The Student Centre
With the new Library Building plan, there is now potential room for a Student Centre in the Hall Building.
“The Space Plan” suggests Student Services, clubs and associations should be moved to the GM Building.
Students vote against a $2.50-per-credit increase for the Student Centre fee levy.
The Link reveals the site for the planned Student Centre is the Faubourg. A referendum is held and the Student Centre is voted down.
Looking in the archives, it’s evident the issue of student space at Concordia and the project of a student centre is nothing new.
Jan. 29, 1985: Plans for a new Student Centre on the Mezzanine of the Hall Building, due to the new Library Building plan freeing up space.
2000: “The Space Plan” suggests Student Services, clubs and associations to move from Hall Building to the GM Building. The student associations rebel, calling for a student centre between the GM and the future EV building.
June 2003: The Concordia Student Union sends the Dean of Students a Space Plan Analysis for the Mezzanine, the Greening of the Hall Building Terrace—to be completed by August 2003. The budget for the mezzanine is $15,000 and the greening has a $10,000 budget. In other words, those four bench/planter hybrids you smoke and sit at are $10,000 worth of student space.
2003: The student body votes to institute a $1 per credit levy towards a student centre on the SGW campus.

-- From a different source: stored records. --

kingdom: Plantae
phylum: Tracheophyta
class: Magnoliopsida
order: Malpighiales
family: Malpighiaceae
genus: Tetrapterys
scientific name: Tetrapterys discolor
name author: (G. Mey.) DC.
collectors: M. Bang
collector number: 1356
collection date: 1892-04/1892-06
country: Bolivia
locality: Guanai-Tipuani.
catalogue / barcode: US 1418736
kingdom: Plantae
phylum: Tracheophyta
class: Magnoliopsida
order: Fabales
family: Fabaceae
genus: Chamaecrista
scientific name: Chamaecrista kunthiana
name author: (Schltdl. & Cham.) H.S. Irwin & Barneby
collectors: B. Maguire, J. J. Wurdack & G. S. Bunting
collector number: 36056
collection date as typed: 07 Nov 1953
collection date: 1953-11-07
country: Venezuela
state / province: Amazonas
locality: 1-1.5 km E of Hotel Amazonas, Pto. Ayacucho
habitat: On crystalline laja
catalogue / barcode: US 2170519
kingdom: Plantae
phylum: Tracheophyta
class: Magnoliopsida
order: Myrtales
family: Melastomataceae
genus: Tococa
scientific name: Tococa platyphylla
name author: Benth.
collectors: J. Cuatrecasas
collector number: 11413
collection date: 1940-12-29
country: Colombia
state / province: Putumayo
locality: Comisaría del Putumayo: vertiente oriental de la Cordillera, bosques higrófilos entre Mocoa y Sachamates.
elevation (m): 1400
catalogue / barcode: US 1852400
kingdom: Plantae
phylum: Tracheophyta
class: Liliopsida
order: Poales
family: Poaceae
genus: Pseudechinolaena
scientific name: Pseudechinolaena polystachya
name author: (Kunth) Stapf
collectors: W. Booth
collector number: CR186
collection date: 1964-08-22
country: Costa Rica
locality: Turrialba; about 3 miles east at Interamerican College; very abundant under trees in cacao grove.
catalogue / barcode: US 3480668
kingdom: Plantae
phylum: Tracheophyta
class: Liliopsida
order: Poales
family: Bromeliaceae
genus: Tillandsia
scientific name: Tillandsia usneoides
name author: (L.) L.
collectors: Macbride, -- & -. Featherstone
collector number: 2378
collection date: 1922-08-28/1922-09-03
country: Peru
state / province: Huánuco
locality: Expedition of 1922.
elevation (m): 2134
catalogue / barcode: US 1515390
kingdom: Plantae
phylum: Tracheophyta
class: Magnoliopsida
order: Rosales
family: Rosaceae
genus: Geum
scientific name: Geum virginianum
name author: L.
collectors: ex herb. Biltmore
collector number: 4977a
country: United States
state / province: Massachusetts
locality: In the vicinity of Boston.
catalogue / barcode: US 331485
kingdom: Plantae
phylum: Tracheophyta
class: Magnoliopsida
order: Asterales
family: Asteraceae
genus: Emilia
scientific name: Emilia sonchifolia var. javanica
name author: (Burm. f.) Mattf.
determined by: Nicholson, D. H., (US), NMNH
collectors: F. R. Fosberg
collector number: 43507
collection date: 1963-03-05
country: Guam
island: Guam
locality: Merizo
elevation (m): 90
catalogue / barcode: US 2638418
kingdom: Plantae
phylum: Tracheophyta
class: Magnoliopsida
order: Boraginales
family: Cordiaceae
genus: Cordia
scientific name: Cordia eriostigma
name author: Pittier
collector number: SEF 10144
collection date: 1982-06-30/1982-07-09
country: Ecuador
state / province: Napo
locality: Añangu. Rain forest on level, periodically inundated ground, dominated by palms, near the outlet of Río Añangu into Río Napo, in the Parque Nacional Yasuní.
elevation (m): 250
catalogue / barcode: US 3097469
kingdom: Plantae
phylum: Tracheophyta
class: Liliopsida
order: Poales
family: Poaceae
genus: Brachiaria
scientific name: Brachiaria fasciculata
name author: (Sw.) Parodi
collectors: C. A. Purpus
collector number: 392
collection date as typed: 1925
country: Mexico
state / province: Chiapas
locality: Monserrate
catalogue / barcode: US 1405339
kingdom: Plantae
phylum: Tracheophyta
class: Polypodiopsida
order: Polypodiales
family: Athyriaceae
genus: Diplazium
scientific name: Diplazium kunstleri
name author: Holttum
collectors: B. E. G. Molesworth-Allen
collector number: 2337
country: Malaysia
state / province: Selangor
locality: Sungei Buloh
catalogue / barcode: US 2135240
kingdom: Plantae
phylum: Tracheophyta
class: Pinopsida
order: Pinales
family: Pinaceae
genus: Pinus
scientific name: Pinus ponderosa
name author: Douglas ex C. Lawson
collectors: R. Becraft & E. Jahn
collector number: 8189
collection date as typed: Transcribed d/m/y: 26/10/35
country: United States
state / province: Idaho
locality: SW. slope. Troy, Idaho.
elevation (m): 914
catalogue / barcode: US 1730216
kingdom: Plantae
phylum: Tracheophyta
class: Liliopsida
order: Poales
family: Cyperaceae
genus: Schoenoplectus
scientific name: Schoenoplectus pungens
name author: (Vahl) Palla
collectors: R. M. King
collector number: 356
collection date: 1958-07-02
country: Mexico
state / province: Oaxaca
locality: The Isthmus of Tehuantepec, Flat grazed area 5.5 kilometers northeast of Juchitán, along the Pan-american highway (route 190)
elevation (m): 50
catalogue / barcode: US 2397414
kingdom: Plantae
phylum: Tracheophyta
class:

May 29, 2009: After starting up the Student Centre project with a CSU/Admin working committee, former CSU president Keyana Kashfi signs an agreement with Concordia
March 2010: 72 per cent of Concordians vote against paying an additional $2.50 per credit to fund a Student Centre. No locations for the site of the centre are revealed by the CSU before the vote.
Nov. 2010: Sixty-nine per cent of voting students reject an increase to a staggered Student Centre fee levy. Over $7 million has been collected in fees to date. The Link reveals that the Faubourg shopping centre is the destination.
Throughout the Student Centre campaign, former CSU executives have been resolute that the building would give students greater decision-making power and autonomous ownership over our space.
But if you read the contract, it’s been made legally apparent how this space might actually work—the administration will retain 100 per cent control over it.
September 2011: The CSU council unanimously reject the Faubourg as a student centre. Council also voted to take the then $8-million-fund out of Concordia’s responsibility to Scotiabank.
October 2011: $160,000—the interest generated by the student centre fund in one year— is spent on a space study.
Today: The topic of the student centre is put back on the table by the CSU and reveal the results of a student space survey.